• **RAW DATA**
════════════════════
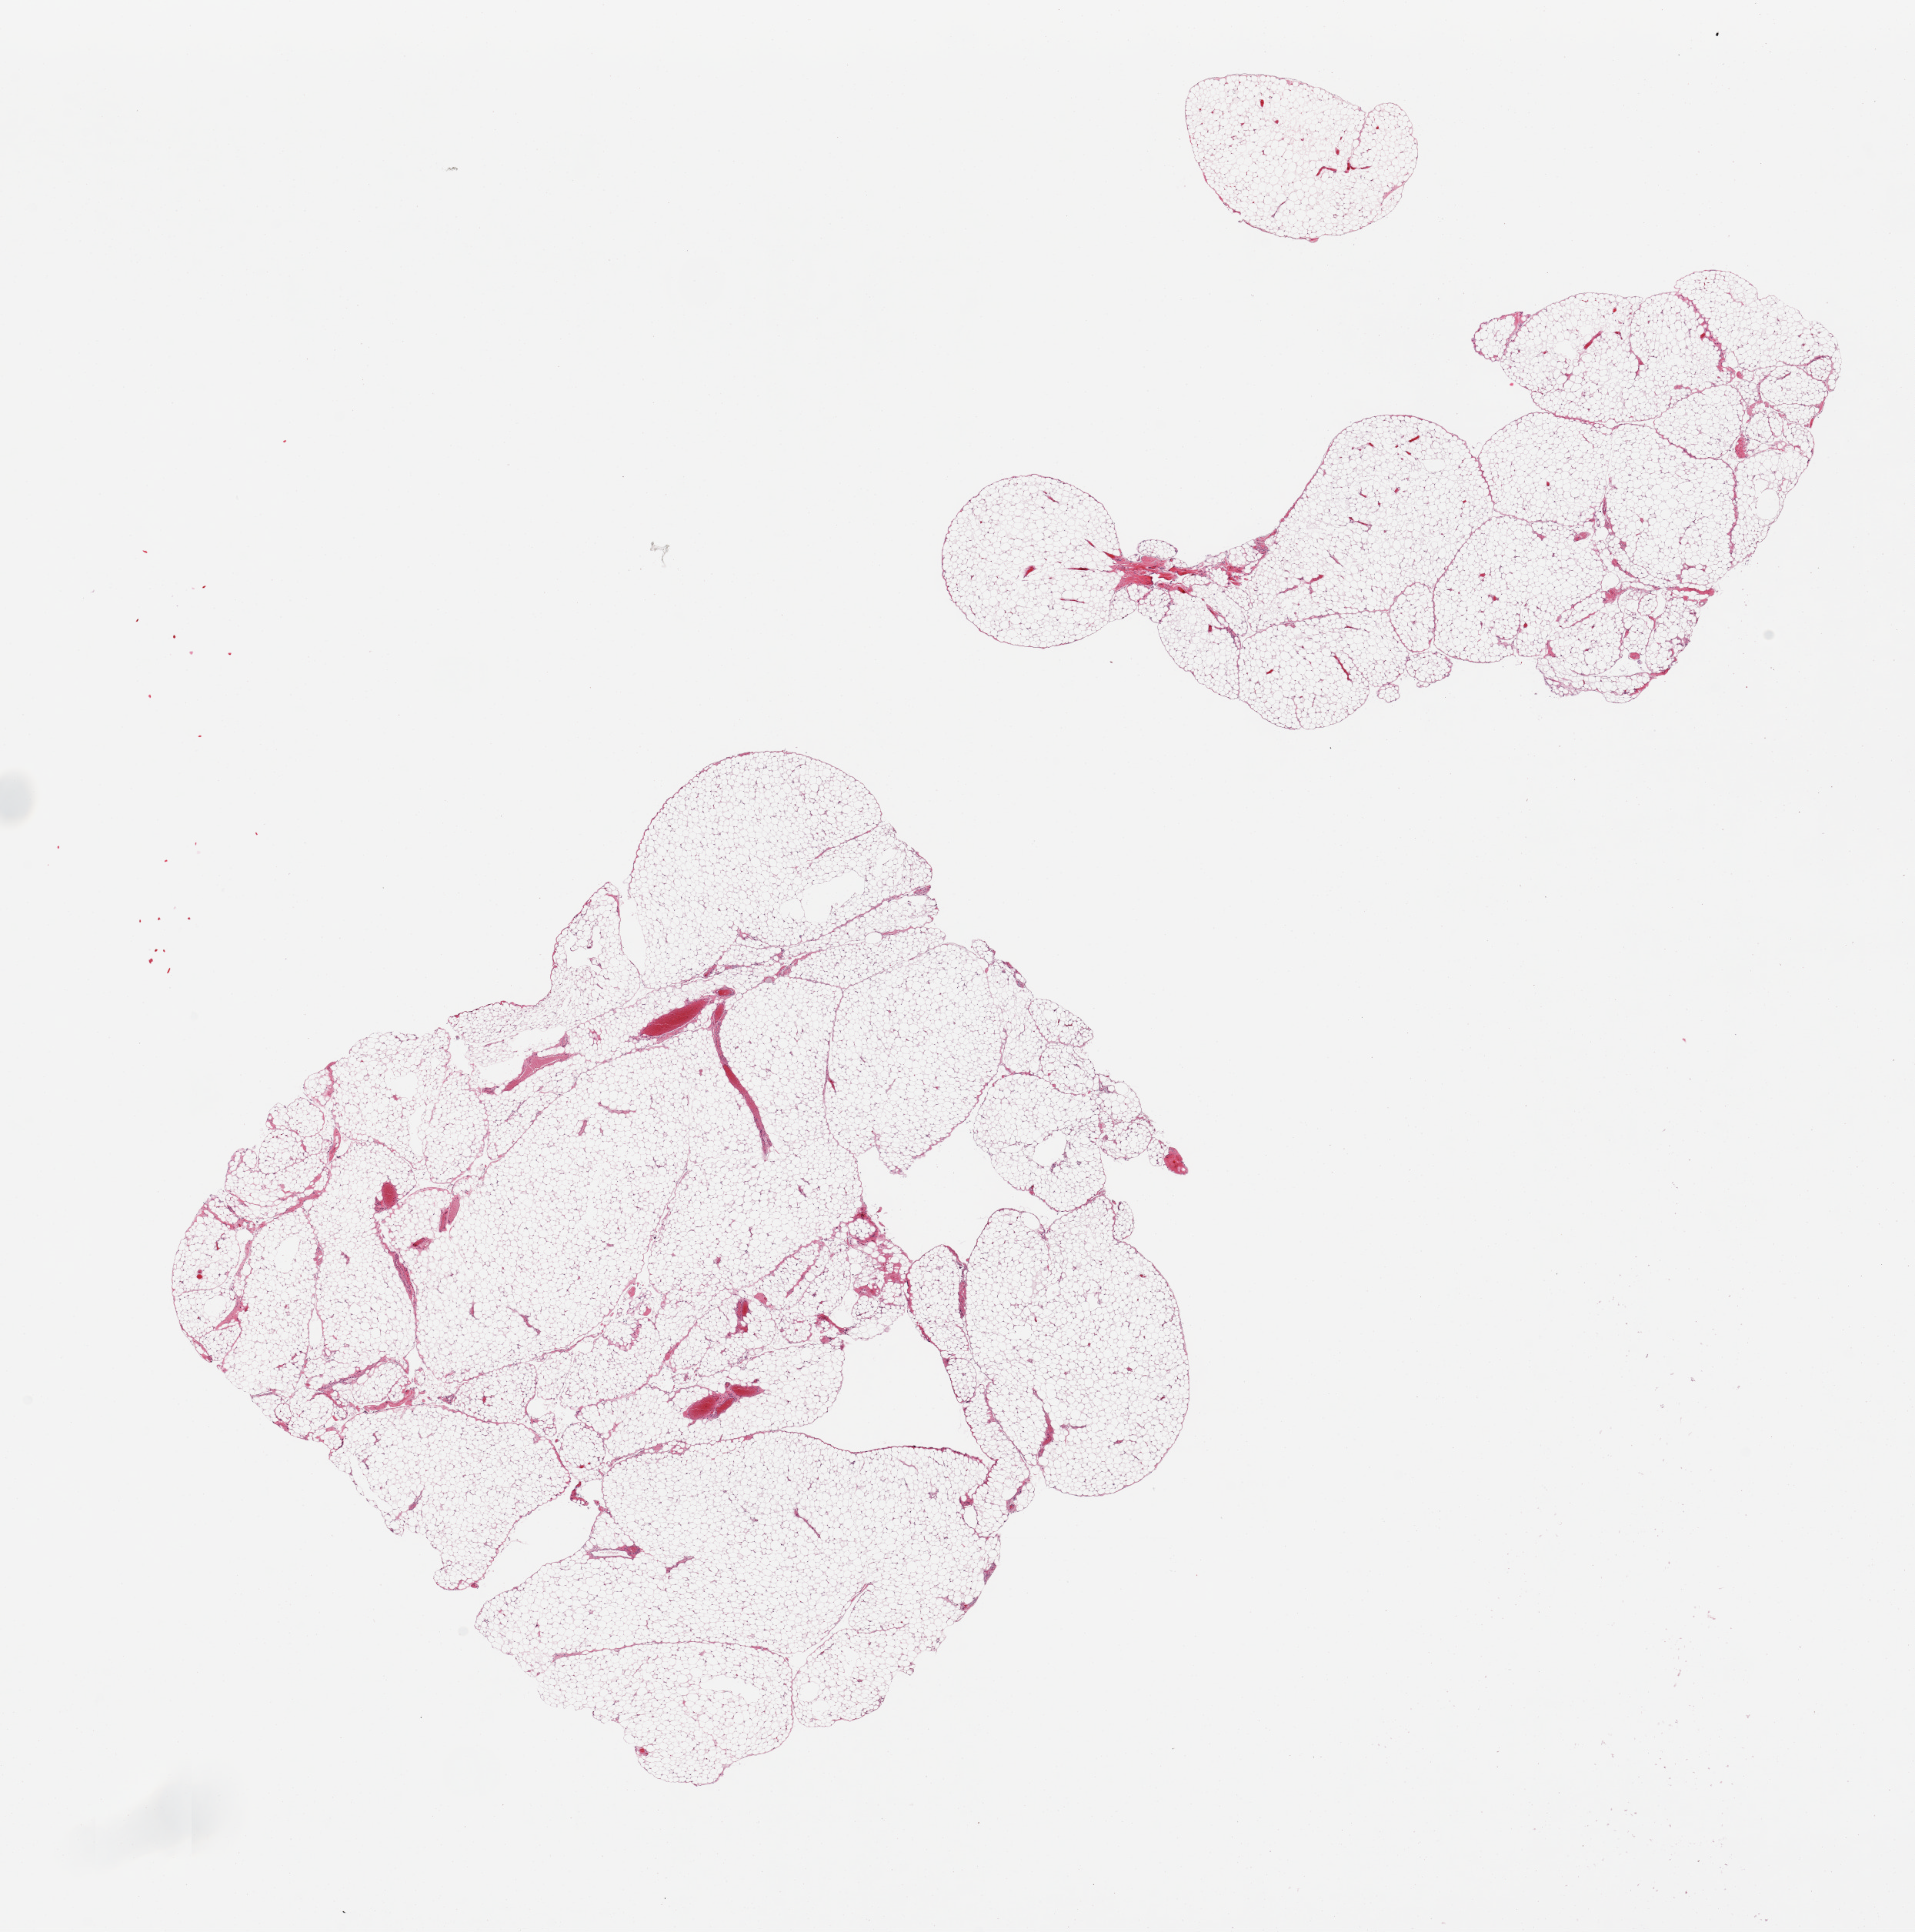
Haematoxylin and eosin whole-slide image, a low-resolution overview of the entire scanned area, about 19.7 x 19.9 mm (from a 20x scan), PAXgene-fixed, paraffin-embedded tissue, sampled site (target tissue): omentum, donor tissue sample. Donor sex: male.
Pathologist's review note for this sample: 2 pieces.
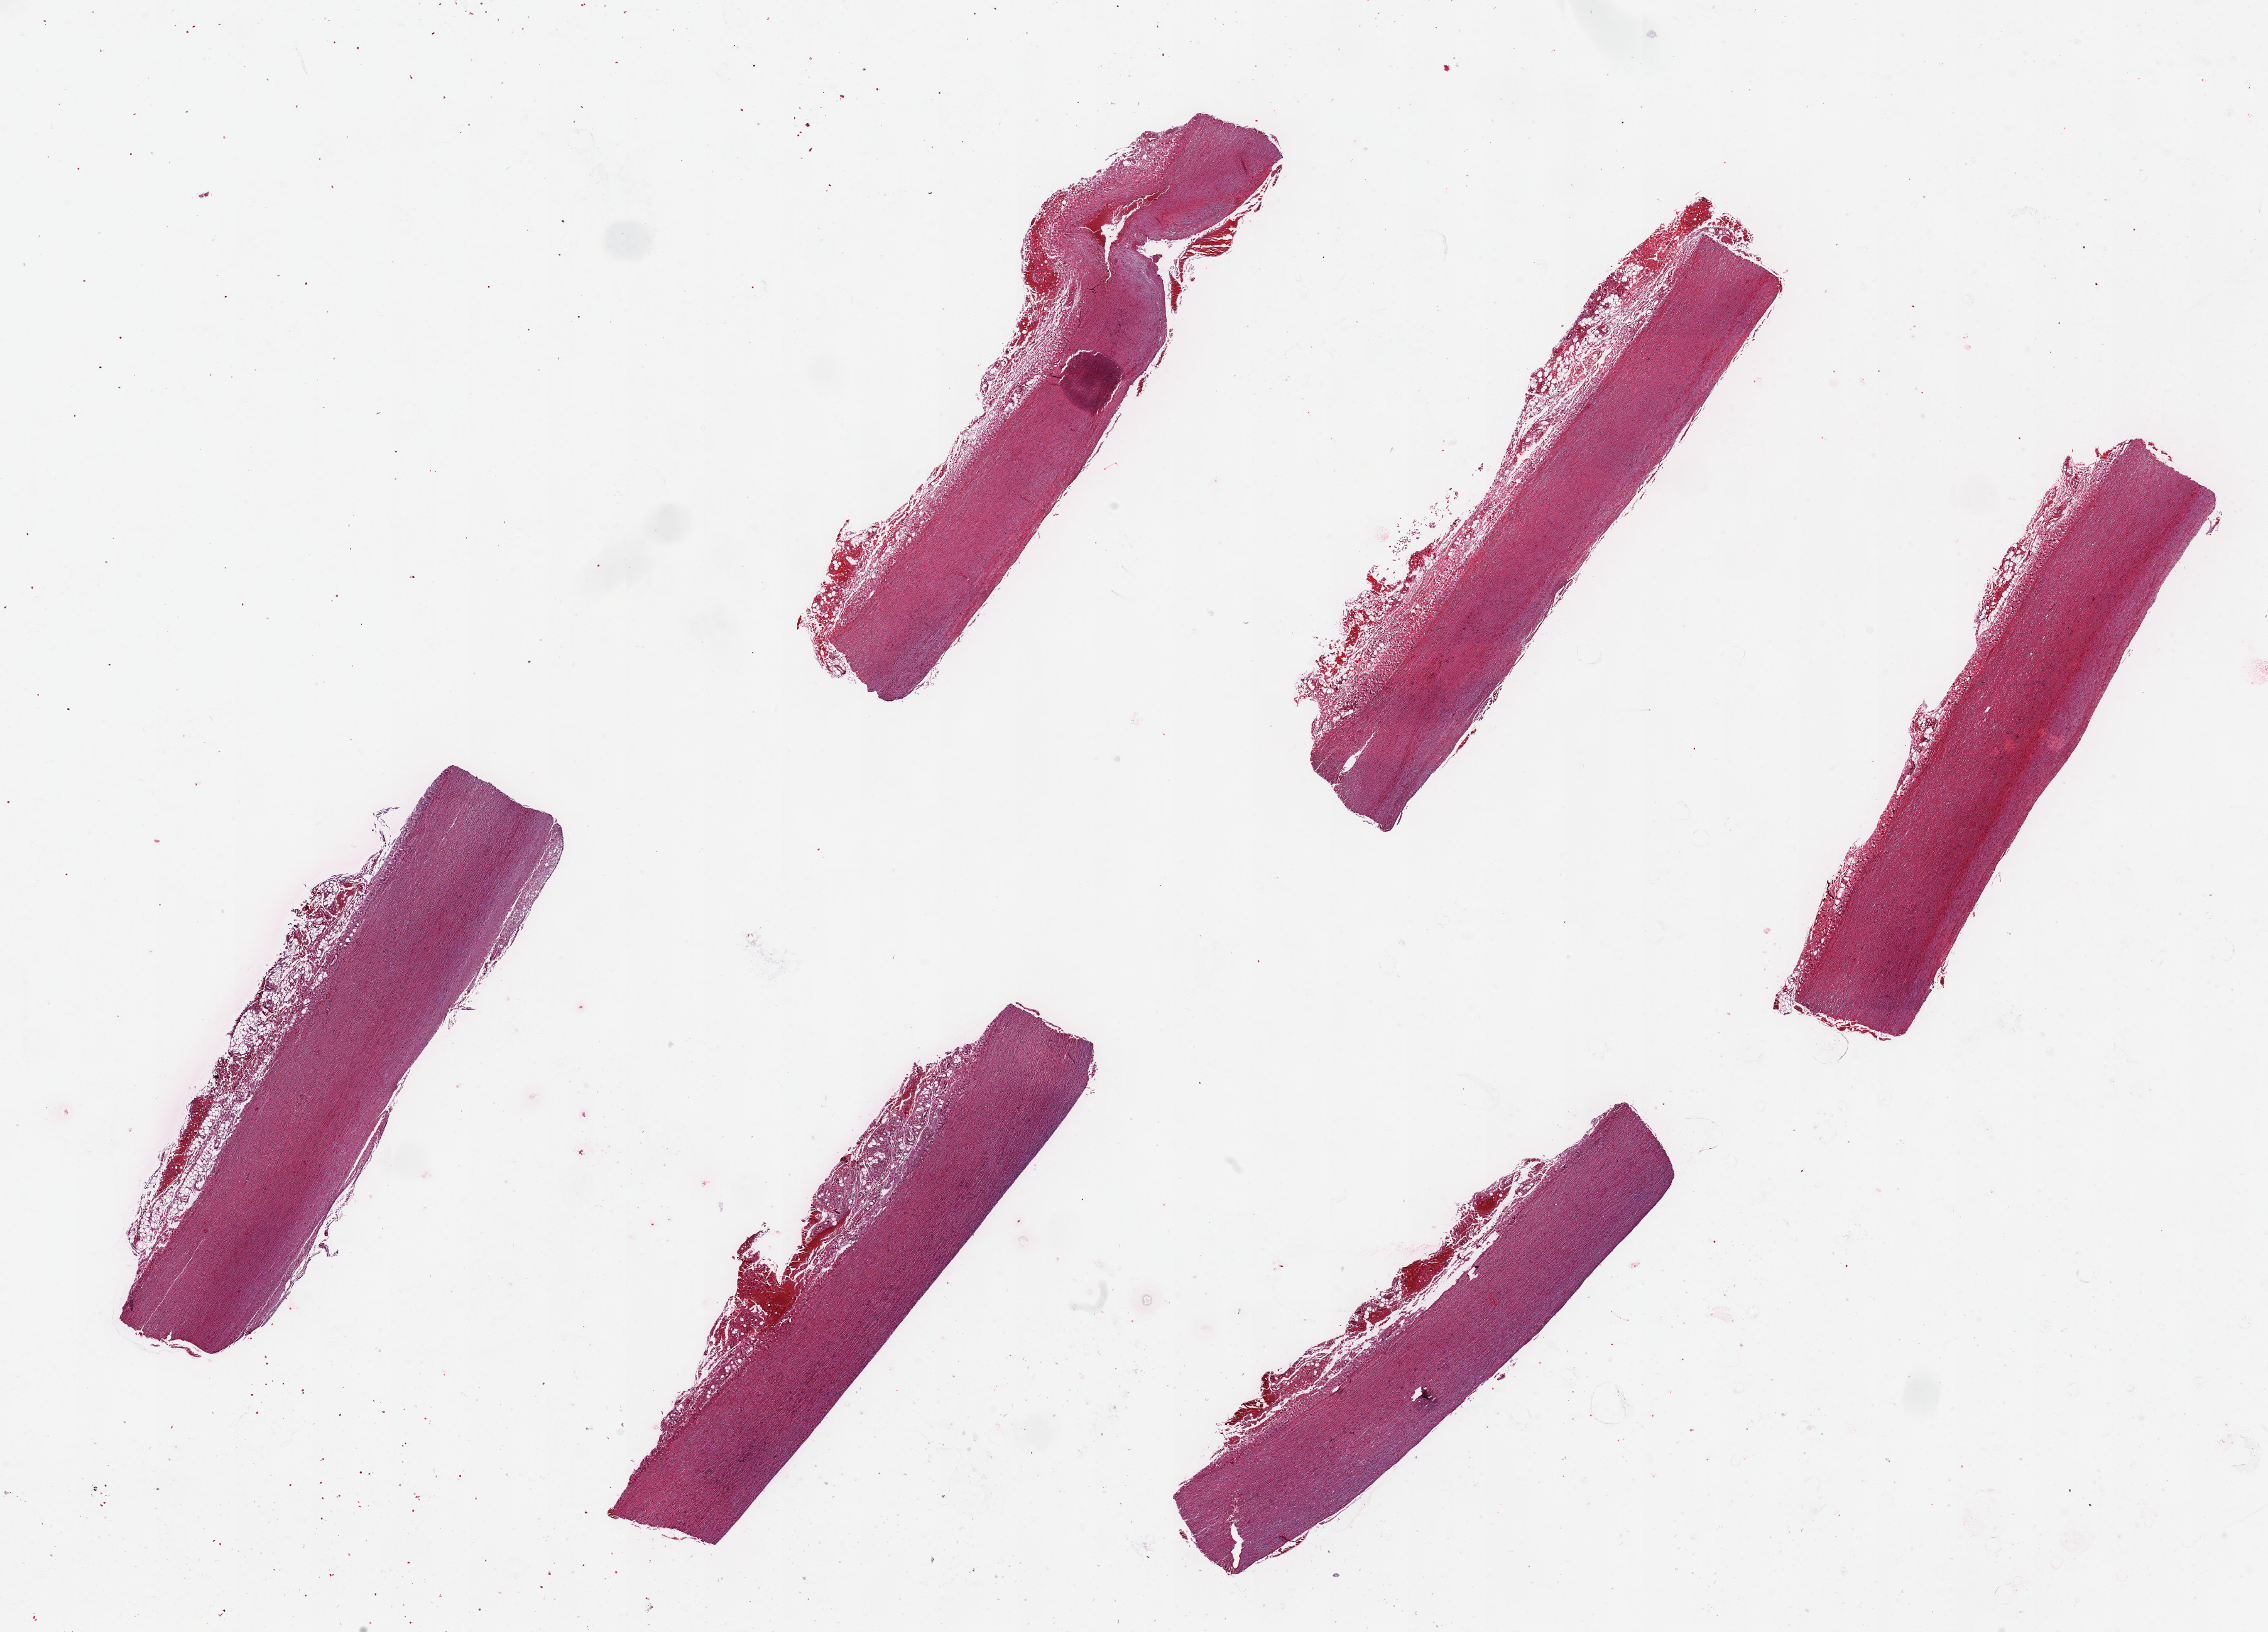
Haematoxylin and eosin whole-slide image — shown as a low-resolution overview of the whole scanned area (about 28.5 x 20.5 mm), PAXgene-fixed paraffin-embedded (PFPE) section, sampled site (target tissue): aorta, donor tissue sample. Donor: male.
- reviewer comment on this tissue sample: 6 pieces up to 9x2 mm; focal plaque and small dissection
════════════════════
• **ACTIVITY**
Copy out each line of the data where the string "this" appears.

• **TASK ANSWER**
Pathologist's review note for this sample: 2 pieces.
- reviewer comment on this tissue sample: 6 pieces up to 9x2 mm; focal plaque and small dissection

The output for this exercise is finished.